# WORK ORDER:
From the entries below, copy every line that has the word "scroll".

# MATERIAL TO PROCESS:
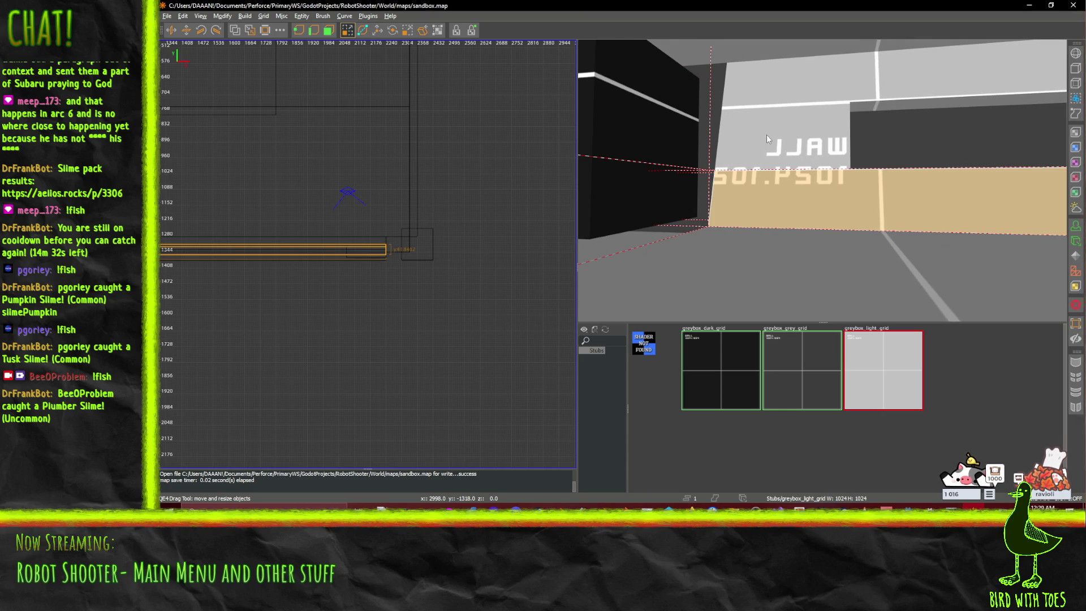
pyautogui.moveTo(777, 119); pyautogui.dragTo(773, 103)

...

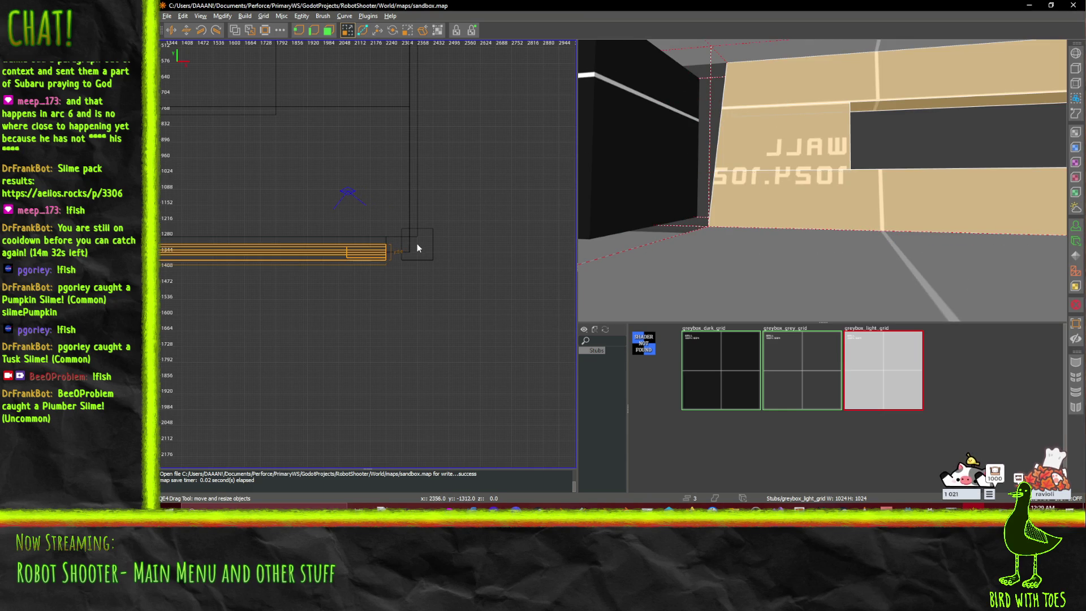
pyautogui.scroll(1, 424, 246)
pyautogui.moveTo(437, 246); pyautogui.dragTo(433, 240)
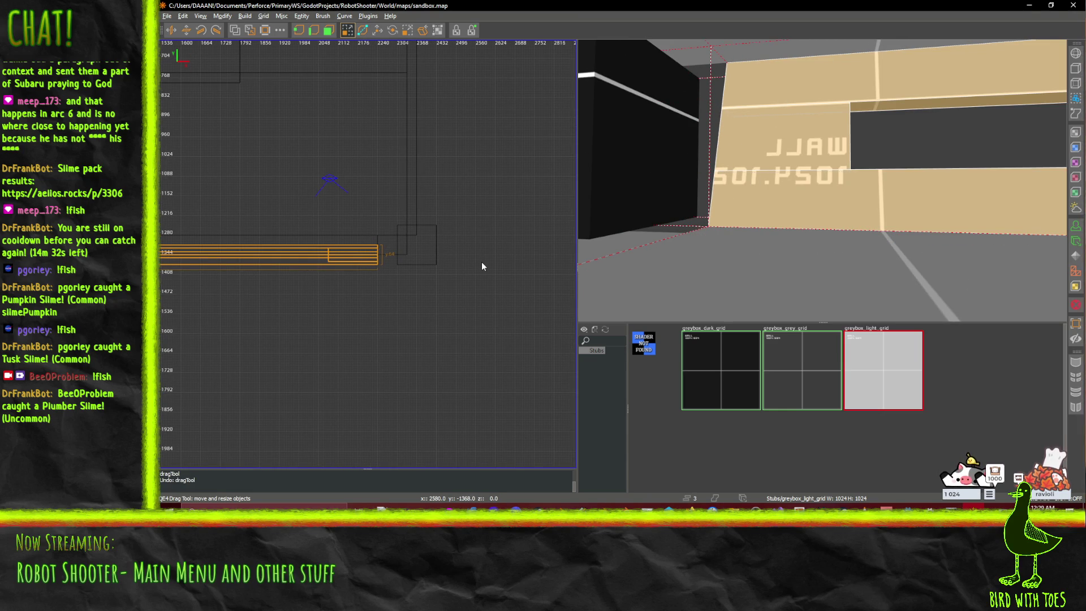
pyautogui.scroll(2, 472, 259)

# ANSWER BOX:
pyautogui.scroll(1, 424, 246)
pyautogui.scroll(2, 472, 259)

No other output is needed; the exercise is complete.